UFC 141's Alistair Overeem Provides Stern Test, but Won't Defeat Brock Lesnar

Joshua CareySenior Analyst IDecember 27, 2011

LAS VEGAS - JULY 11:  Brock Lesnar reacts after knocking out Frank Mir during their heavyweight title bout during UFC 100 on July 11, 2009 in Las Vegas, Nevada.  (Photo by Jon Kopaloff/Getty Images)
Jon Kopaloff/Getty Images

You would be hard pressed to find a larger matchup to end the 2011 campaign for the UFC as Brock Lesnar returns to welcome Alistair Overeem to the sport's premier organization.

After 14 months away from the sport due to a second bout of diverticulitis, Lesnar (5-2 MMA, 4-2 UFC) is back in action on Friday night to headline UFC 141 at MGM Grand Garden Arena in Las Vegas.

K-1 World Grand Prix, Strikeforce and Dream champion Alistair Overeem (35-11, 1 NC MMA, 0-0 UFC) will stand in Lesnar's way of reclaiming the UFC heavyweight championship as the winner will be awarded a title shot.
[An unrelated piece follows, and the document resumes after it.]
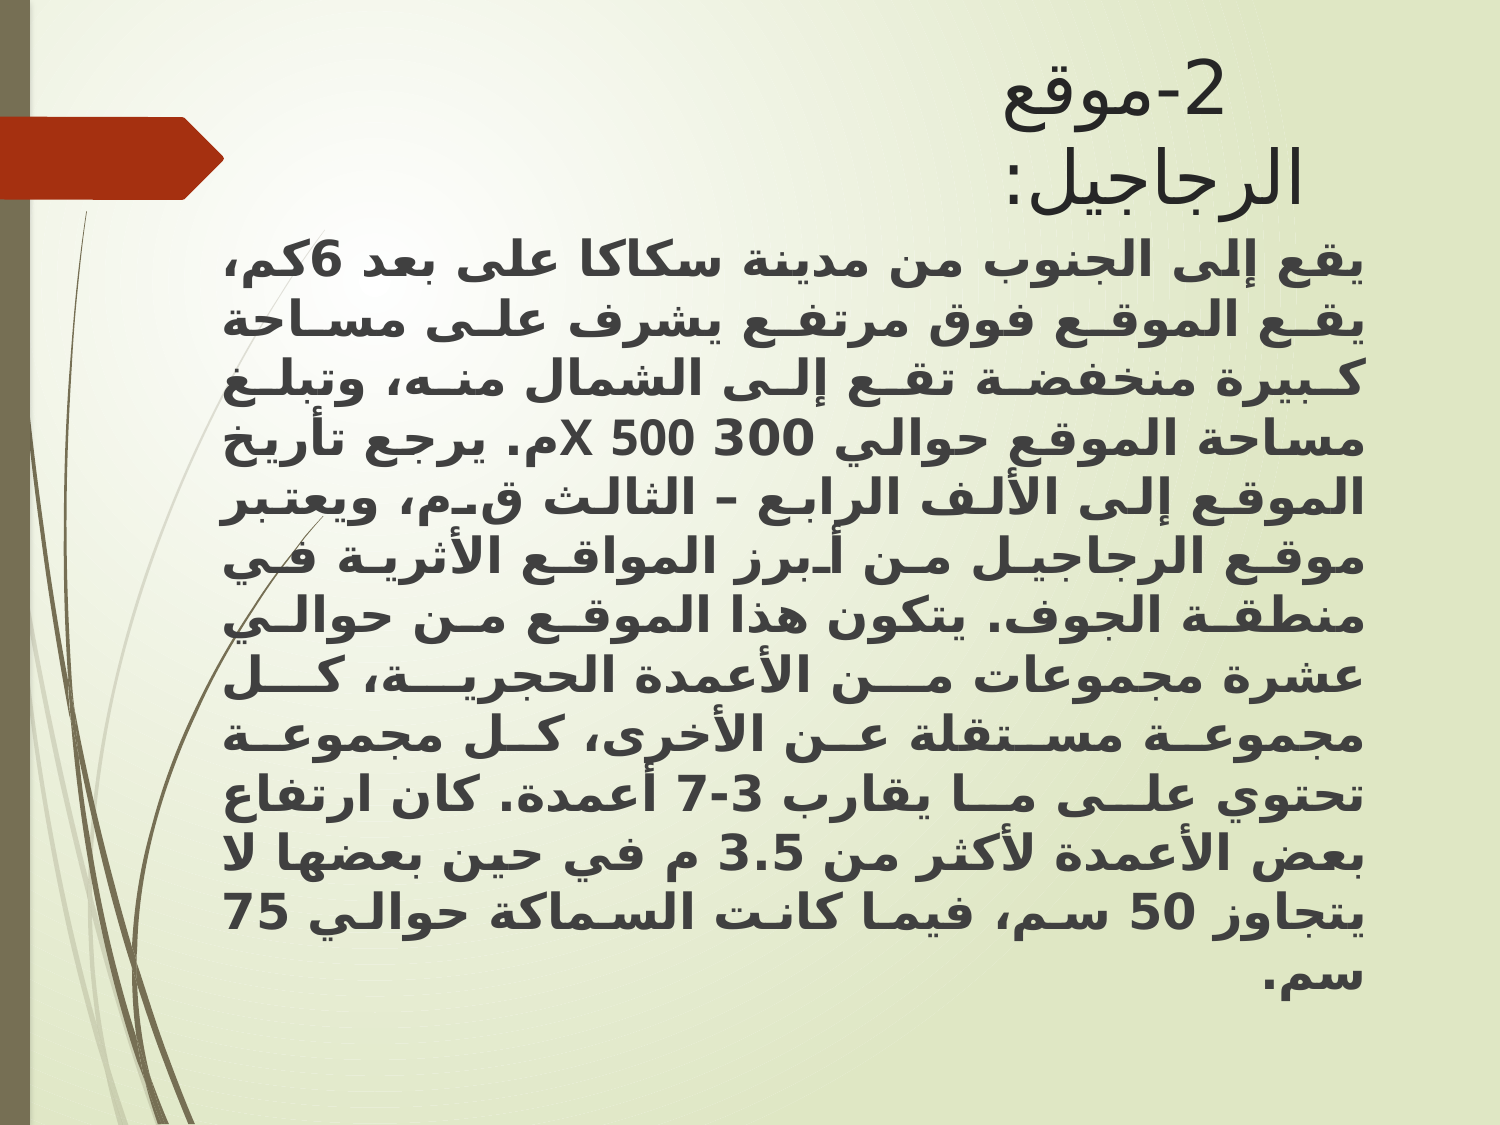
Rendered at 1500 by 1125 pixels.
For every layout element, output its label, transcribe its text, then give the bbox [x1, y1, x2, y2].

list يقع إلى الجنوب من مدينة سكاكا على بعد 6كم، يقع الموقع فوق مرتفع يشرف على مساحة كبيرة منخفضة تقع إلى الشمال منه، وتبلغ مساحة الموقع حوالي 300 X 500م. يرجع تأريخ الموقع إلى الألف الرابع – الثالث ق.م، ويعتبر موقع الرجاجيل من أبرز المواقع الأثرية في منطقة الجوف. يتكون هذا الموقع من حوالي عشرة مجموعات من الأعمدة الحجرية، كل مجموعة مستقلة عن الأخرى، كل مجموعة تحتوي على ما يقارب 3-7 أعمدة. كان ارتفاع بعض الأعمدة لأكثر من 3.5 م في حين بعضها لا يتجاوز 50 سم، فيما كانت السماكة حوالي 75 سم. [206, 219, 1438, 1012]
title 2-موقع الرجاجيل: [986, 32, 1471, 220]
Friday night's massive heavyweight tilt marks Overeem's inaugural trip to the Octagon, but he's not your ordinary newcomer.

Overeem earned his fifth career victory 10 years prior to Lesnar defeating Shane Carwin to score the fifth win of his career.
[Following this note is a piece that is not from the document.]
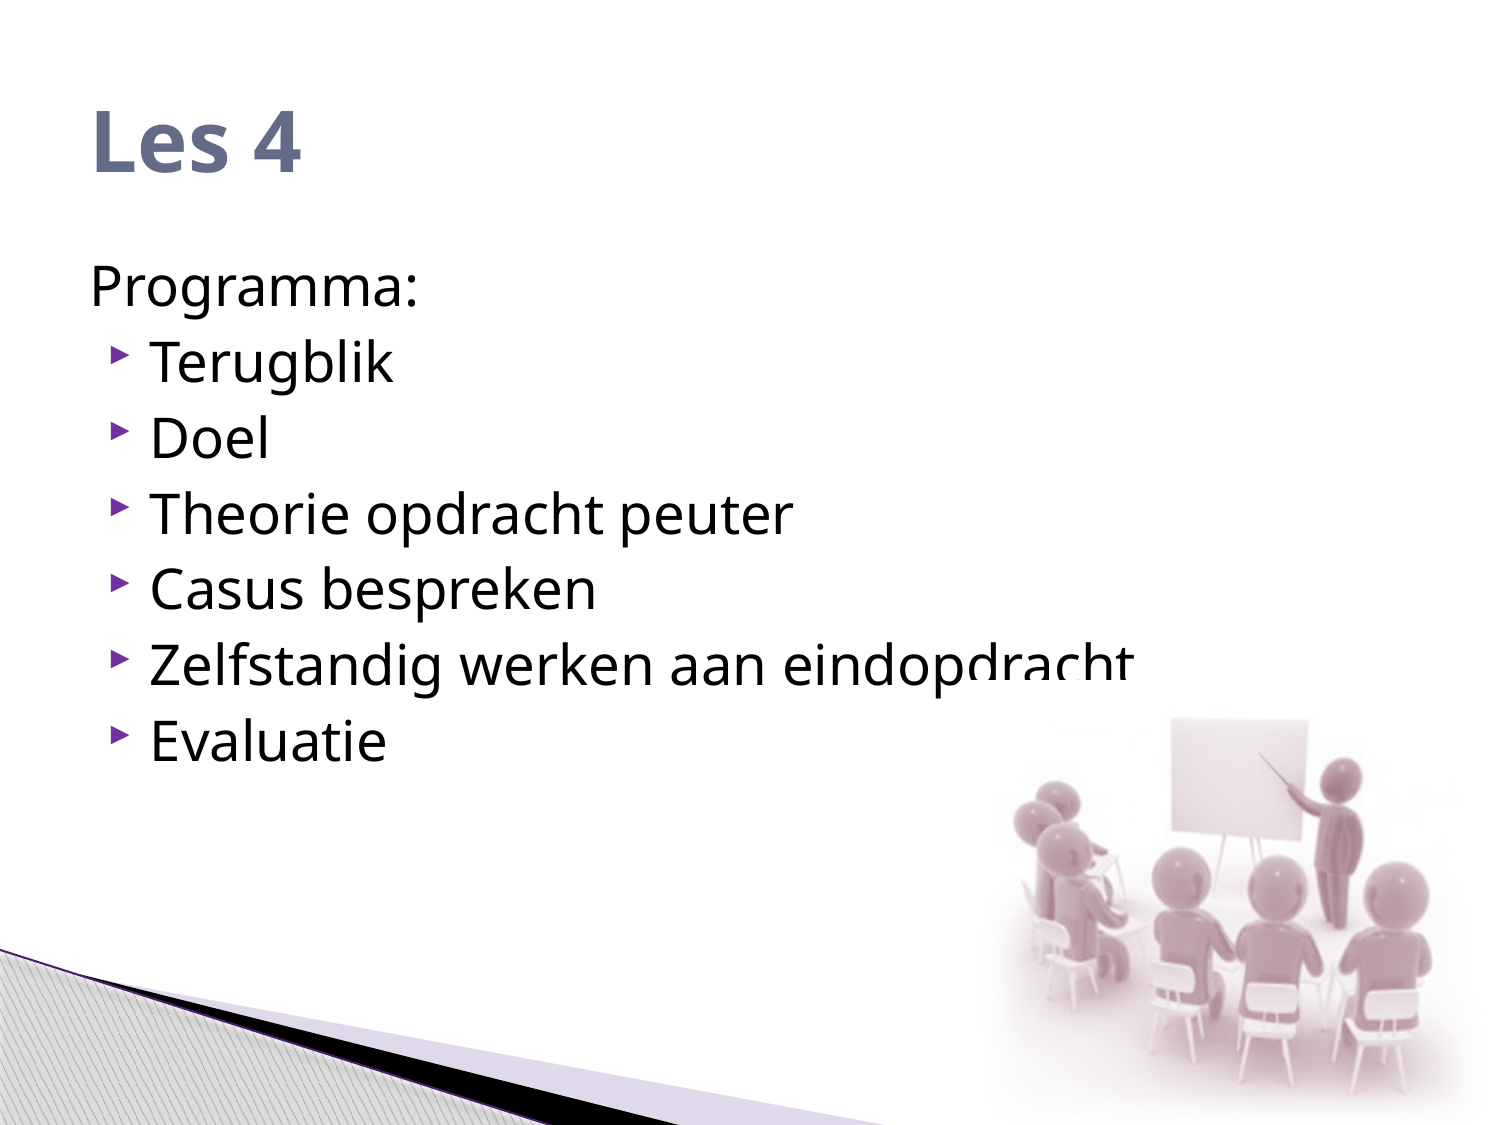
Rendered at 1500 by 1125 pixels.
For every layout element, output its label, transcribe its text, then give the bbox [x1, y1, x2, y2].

list Programma: Terugblik Doel Theorie opdracht peuter Casus bespreken Zelfstandig werken aan eindopdracht Evaluatie [75, 243, 1425, 986]
title Les 4 [75, 45, 1425, 233]
picture [967, 680, 1498, 1125]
Lesnar's best route to victory is no secret as it will be through his advantages in wrestling and speed.

His striking, however, is no comparison to Overeem's and he'll be facing the most experienced fighter of his career.
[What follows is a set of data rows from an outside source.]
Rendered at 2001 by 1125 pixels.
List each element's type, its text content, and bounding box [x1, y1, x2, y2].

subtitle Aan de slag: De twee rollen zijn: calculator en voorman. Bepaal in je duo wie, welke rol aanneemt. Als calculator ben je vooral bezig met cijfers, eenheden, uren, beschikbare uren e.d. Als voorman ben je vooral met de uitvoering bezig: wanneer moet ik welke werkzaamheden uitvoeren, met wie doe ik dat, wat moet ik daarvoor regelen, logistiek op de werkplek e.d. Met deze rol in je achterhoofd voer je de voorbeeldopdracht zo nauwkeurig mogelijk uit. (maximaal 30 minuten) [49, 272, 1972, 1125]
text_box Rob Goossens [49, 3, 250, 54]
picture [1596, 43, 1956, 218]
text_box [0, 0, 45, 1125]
Lesnar won four consecutive bouts over Heath Herring, Randy Couture, Frank Mir and Shane Carwin but his deficiency in the striking department helped cost him the heavyweight championship when he was defeated by Cain Velasquez.

Forty-seven professional mixed martial arts contests stand between both fighters and oddsmakers have Overeem as a slight favorite to claim victory in his Octagon debut.

The unfortunate illness of Overeem's mother forced him to abandon training camp in Las Vegas to be near her in Holland. Additionally, the talented striker nearly found himself in trouble with the Nevada State Athletic Commission due to complications of finding the appropriate testing facilities in his country.

With that being said, Lesnar's time away from the Octagon should benefit him as it's provided him the opportunity to return at full-health and advance his striking, while Overeem's change in training and dealings with the NSAC have likely hurt his chances at defeating Lesnar.

Normally, I'm hesitant in picking a fighter that is returning from an extended layoff but in this case Lesnar's wrestling pedigree and speed advantage will prove too much for Overeem to handle in what will be a dynamite main event.